South Dakota has twenty listings and pays an average of $422,000 to $566,000. New York has 126 listings and pays $295,273 to $347,892. The inverse relationship between supply and compensation is nearly perfect. Low-population states with limited ObGyn coverage are pricing in scarcity, call burden, and the cost of recruiting to rural or underserved markets. High-volume metro markets are pricing in competition among candidates, not competition among employers.
High cost of living does not translate to high compensation.

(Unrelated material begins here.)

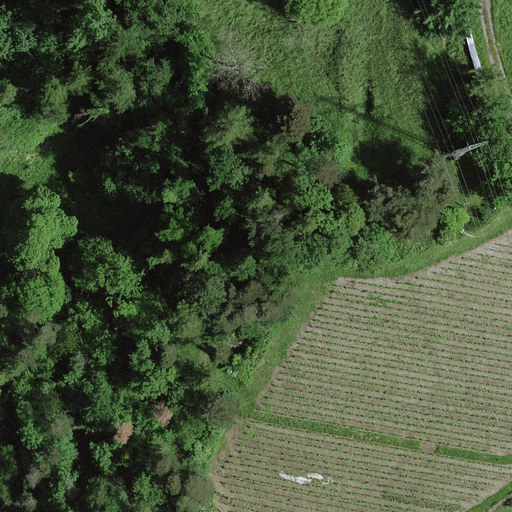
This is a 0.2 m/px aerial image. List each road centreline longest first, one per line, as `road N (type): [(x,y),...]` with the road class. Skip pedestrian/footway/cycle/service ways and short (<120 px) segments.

New York, New Jersey, California, and Maryland are all expensive places to live and all pay below the national average. Vermont combines rural isolation with below-average pay. The traditional “coastal premium” does not exist in the ObGyn market. If anything, the data suggests a coastal discount—employers in these states are relying on lifestyle, prestige, or network effects to offset subpar compensation.
Texas and Arizona are the only high-volume, high-pay markets.
Texas posts seventy-eight listings and pays $356,667 to $454,333. Arizona posts fifty listings and pays $366,200 to $386,200. Both states combine population growth, favorable tax structures, and sustained demand. They are the exceptions to the volume-pay tradeoff, and they’re likely pulling candidates from both coasts.
The $125,000 floor suggests part-time or locums distortion.
The bottom of the range is less than half the national average and almost certainly reflects part-time clinical roles, hourly locums contracts, or academic positions with significant non-clinical responsibilities. The floor is not representative of full-time ObGyn practice, but it does pull the average down and introduces noise into state-level comparisons.
The Bottom Line
The ObGyn job market rewards geographic flexibility and punishes brand loyalty. The highest-paying markets are not the most prestigious, the most populous, or the most desirable by traditional measures—they are the markets where demand exceeds supply and employers are willing to pay for it. South Dakota, Iowa, and Kentucky are outpaying New York and California by six figures. Texas and Arizona are proving that volume and compensation can coexist. The physicians who recognize this early will have the most leverage.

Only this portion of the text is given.